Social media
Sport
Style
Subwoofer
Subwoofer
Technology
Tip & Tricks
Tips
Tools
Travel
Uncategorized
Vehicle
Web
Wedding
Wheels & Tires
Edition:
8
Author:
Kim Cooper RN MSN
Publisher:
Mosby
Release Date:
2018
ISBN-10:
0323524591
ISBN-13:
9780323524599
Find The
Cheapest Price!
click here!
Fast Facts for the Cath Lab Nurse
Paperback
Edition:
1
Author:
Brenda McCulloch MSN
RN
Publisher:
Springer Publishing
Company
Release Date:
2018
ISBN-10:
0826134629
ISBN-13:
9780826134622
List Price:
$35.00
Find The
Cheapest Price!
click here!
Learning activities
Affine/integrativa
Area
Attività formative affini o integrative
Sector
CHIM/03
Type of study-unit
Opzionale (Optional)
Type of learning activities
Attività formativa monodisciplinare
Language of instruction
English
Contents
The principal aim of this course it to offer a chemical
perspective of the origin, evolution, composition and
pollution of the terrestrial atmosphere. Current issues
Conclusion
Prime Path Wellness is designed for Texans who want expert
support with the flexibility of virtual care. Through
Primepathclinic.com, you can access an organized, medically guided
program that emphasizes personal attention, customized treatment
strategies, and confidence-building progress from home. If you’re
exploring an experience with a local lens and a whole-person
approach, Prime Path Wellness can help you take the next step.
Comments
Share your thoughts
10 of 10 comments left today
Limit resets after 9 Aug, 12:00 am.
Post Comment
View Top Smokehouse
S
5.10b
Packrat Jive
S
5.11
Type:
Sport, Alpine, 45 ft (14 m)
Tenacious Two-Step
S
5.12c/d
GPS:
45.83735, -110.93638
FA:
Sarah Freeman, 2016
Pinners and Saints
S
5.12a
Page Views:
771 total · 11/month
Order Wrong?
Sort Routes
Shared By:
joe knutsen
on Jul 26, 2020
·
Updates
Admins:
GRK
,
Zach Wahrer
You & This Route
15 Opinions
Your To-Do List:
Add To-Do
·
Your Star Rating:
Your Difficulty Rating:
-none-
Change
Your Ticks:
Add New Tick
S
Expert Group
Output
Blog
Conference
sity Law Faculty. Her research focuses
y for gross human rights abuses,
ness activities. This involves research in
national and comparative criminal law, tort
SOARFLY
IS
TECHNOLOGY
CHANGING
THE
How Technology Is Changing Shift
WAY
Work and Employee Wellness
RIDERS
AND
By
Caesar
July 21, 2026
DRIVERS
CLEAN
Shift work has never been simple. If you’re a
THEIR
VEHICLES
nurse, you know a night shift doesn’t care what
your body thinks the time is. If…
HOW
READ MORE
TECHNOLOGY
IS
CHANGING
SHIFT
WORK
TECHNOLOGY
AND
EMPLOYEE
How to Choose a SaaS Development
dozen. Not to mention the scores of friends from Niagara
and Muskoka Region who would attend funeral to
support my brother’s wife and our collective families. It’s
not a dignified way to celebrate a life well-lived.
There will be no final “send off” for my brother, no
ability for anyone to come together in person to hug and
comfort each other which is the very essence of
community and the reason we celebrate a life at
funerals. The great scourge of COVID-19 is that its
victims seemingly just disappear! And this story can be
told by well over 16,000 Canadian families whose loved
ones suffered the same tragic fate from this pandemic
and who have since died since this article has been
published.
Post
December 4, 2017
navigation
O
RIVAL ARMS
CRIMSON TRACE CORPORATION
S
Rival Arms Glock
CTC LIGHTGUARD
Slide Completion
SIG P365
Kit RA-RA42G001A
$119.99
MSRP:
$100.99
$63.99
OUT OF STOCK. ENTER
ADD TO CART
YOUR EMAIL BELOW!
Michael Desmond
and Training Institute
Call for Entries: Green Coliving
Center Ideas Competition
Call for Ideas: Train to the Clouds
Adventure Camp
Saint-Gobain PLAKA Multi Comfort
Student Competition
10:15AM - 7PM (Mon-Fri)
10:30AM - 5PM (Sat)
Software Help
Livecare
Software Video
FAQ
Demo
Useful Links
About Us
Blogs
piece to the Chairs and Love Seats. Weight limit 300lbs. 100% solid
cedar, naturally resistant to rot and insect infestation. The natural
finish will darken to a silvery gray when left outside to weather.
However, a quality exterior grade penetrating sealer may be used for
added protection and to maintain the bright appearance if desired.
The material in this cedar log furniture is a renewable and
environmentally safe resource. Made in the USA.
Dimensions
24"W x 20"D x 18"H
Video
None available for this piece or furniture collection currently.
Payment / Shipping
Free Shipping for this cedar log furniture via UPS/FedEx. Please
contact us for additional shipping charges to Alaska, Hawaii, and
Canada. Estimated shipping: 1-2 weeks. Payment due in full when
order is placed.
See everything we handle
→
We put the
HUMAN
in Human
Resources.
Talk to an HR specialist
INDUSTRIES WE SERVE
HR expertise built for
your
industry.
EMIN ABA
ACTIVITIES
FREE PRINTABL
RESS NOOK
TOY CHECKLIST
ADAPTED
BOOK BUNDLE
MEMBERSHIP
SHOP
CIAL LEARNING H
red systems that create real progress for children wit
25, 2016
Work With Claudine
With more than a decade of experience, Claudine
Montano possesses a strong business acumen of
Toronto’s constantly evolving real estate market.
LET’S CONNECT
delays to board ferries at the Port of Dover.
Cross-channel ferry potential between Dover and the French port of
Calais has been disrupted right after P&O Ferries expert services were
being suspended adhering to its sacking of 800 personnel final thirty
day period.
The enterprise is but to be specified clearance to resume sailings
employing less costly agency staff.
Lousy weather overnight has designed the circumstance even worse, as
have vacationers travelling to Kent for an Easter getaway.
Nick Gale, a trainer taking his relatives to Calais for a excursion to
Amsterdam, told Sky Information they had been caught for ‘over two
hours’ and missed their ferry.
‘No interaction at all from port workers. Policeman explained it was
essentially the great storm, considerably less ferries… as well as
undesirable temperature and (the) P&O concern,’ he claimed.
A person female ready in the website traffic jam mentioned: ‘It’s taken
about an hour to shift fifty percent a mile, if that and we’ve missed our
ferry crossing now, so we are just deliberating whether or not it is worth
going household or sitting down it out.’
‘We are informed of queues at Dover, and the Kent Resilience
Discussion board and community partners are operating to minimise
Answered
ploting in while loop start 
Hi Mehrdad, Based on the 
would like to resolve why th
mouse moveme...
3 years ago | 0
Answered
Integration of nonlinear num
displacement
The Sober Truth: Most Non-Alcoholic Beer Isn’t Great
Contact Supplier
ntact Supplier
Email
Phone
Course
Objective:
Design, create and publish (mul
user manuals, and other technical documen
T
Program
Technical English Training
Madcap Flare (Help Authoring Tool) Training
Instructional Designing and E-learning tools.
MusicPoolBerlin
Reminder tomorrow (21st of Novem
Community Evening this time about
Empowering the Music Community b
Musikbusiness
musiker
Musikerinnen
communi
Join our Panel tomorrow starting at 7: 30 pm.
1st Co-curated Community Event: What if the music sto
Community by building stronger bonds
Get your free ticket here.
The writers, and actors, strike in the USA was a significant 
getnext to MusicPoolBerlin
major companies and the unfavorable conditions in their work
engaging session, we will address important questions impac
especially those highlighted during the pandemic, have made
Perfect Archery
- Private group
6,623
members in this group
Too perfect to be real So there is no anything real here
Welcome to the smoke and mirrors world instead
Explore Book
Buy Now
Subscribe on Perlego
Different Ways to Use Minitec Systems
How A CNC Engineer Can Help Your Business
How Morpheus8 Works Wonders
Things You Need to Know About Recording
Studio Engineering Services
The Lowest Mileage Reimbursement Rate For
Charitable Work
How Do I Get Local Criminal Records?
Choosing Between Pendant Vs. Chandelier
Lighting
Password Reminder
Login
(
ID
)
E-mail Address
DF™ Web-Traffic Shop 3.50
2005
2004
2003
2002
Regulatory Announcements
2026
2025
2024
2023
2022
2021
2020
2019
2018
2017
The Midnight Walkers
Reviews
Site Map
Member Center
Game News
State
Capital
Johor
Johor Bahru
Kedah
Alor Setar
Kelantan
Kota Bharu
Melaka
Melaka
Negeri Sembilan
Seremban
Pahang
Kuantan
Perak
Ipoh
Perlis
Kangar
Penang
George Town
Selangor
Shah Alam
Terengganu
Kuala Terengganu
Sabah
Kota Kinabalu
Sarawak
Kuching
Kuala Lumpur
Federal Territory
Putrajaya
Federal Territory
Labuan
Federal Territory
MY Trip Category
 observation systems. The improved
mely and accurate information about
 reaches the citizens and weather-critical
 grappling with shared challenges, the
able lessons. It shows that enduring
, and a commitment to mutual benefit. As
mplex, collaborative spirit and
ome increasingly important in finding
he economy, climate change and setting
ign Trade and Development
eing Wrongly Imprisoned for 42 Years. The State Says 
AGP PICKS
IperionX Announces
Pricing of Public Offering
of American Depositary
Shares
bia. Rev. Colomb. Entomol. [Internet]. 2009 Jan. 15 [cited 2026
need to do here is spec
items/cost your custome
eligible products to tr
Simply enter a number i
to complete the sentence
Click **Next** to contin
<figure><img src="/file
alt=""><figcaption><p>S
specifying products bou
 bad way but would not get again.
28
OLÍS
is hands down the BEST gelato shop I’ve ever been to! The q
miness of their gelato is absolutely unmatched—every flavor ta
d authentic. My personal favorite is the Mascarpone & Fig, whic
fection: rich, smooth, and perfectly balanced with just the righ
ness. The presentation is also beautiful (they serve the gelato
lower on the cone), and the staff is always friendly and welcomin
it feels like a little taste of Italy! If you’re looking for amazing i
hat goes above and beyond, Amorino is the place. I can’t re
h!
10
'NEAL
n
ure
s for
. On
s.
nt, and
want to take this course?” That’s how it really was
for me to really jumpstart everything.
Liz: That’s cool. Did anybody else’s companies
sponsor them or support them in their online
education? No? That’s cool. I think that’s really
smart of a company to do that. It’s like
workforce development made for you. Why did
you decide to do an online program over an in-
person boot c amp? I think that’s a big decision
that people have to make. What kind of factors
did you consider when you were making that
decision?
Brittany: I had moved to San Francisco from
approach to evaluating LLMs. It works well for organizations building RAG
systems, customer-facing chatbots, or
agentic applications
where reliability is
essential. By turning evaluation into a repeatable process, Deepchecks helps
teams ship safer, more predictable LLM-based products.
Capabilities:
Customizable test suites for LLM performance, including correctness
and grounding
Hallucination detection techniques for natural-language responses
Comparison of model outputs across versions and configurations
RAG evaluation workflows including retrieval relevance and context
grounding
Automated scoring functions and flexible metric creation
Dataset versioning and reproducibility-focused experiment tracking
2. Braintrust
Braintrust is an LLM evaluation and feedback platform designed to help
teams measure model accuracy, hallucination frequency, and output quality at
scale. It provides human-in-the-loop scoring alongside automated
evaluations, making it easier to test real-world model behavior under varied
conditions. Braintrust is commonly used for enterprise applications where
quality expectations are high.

To do: Filter the data above, keeping only lines that include the string "designed".

Written answer:
Prime Path Wellness is designed for Texans who want expert
Lousy weather overnight has designed the circumstance even worse, as
Braintrust is an LLM evaluation and feedback platform designed to help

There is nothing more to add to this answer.